Required action ▸
From the line that includes "ring dip: (293, 441)" down to the final line of the data below, copy every line exactly and leave the rest out.
:: Data for review
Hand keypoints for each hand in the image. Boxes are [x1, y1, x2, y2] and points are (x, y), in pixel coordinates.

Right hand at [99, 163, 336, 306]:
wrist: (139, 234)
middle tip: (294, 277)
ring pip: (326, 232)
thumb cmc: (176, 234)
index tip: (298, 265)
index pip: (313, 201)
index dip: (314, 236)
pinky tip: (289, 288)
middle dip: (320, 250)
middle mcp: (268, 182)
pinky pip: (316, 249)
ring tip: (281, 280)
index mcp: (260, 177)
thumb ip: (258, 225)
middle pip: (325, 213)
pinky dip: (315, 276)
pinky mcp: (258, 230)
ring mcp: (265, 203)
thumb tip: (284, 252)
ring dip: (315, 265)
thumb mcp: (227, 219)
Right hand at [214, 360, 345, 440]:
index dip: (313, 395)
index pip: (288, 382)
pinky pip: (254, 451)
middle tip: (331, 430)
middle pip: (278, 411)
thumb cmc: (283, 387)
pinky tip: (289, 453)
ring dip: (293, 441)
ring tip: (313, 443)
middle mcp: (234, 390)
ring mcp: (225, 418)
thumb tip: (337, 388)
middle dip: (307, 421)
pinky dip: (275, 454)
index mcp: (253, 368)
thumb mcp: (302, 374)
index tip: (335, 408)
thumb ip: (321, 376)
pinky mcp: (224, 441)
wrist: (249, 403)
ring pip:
::::
Solution to this exercise ▸
ring dip: (293, 441)
ring tip: (313, 443)
middle mcp: (234, 390)
ring mcp: (225, 418)
thumb tip: (337, 388)
middle dip: (307, 421)
pinky dip: (275, 454)
index mcp: (253, 368)
thumb mcp: (302, 374)
index tip: (335, 408)
thumb ip: (321, 376)
pinky mcp: (224, 441)
wrist: (249, 403)
ring pip:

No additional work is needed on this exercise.